Tolkien I am just about scared of by now. I have attempted to read the snore-fest that is Lord of the Rings about a dozen times now, the last time even soliciting a passage I was assured by a fan was intensely exciting (I think it was the escape from the Ring Wraiths at Weathertop and Frodo's instalment in that Elven City). I managed not to fall asleep, but I am now too frightened to reread The Hobbit (which I enjoyed as a little boy) lest it turns out that it is unreadably dull. I have fragmentary memories that it, too, contains Hobbits singing at least once a chapter. If ever I were to become a terrorist (rather unlikely, but bear with me), the Americans could quite easily torture me by giving me only that as a book. The films were good, though, albeit a bit long. Anyway, I have probably enraged half the readership now by attacking Tolkien's abilities and another quarter by saying how dreadful I find Shakespeare, so I shall quit while I'm behind, relying on the pics to restore my good favour in your hearts, gentle readers. Until next time!


  1. You know two things when I have misconstrued your first sentence as you having dislocated your finger instead of working.

    1) It's too damned early in the morning.
    2) Teaching kids is making me lose my mind.

    Steinbeck was intensely boring. Instead of doing a creative writing piece my English teacher wanted us to re-write it from a different character's perspective. I think she was surprised when most of us failed.

    Shakespeare's work that I have dealt with I enjoyed (R&J and Macbeth). Watching good adaptations as we were dealing with the text helps.

    Tolkein's work at times is bad. I know it was one of the first high fantasy tales that wasn't mythology, so he had no one to really bounce ideas off, but I wish he'd killed Tom Bombadil and made everyone have crap singing voices. GODS! I hated the songs!

  2. I'd better say it's only the second option, that way I can use your bad opinions of these writers as ammunition. ;-)

    Part of my problem with Steinbeck is the teacher who taught it, and him letting me be bullied incessantly, but a major part is just as you say: dull! Dull! Dull! I went from happily reading The Prisoner of Zenda to reading a story about a red pony dying.

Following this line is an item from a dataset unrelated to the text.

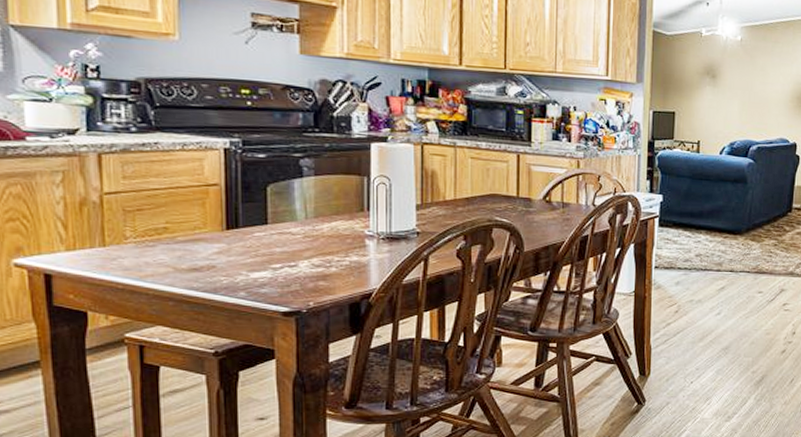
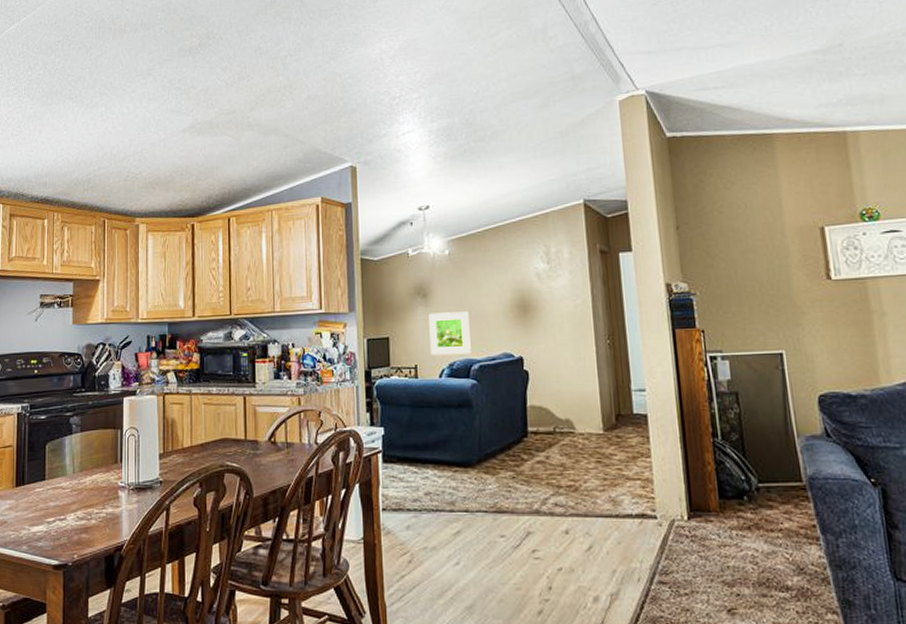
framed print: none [714,94,753,136] -> present [428,311,471,356]

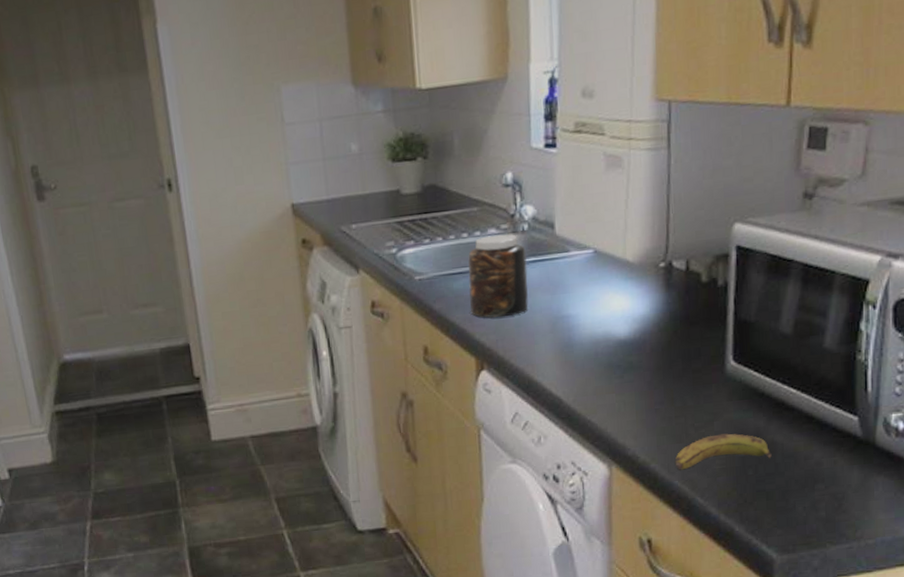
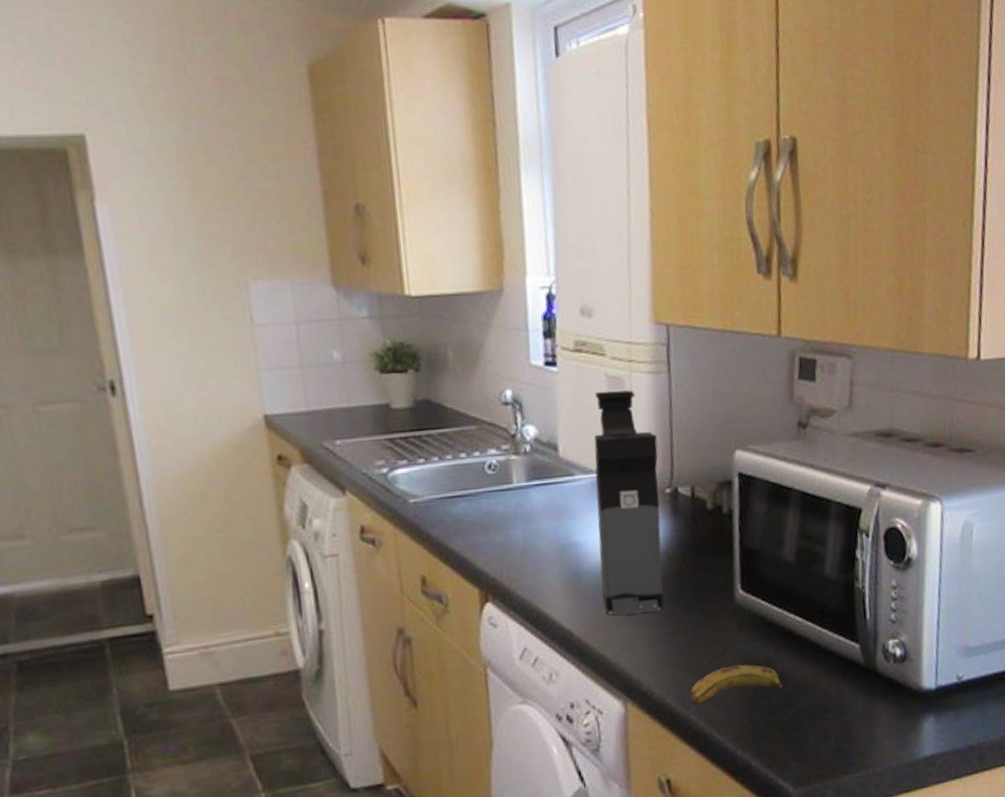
jar: present [468,234,529,319] -> none [467,455,534,546]
coffee maker: none [590,167,654,384] -> present [594,390,664,616]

How to turn kids off literature is the sort of class that old fella ought to have been teaching!

    I just can't enjoy Macbeth. I recently tried to watch the version with Judi Dench and Ian McKellen, and just hated it. I agree in general about enjoying the plays when watching them as opposed to reading them. I saw two of Branagh's versions last year, and they were definitely worthy of my time.

    I do respect Tolkien's expenditure of effort, but I've always preferred C. S. Lewis of the two. No bloody songs for starters!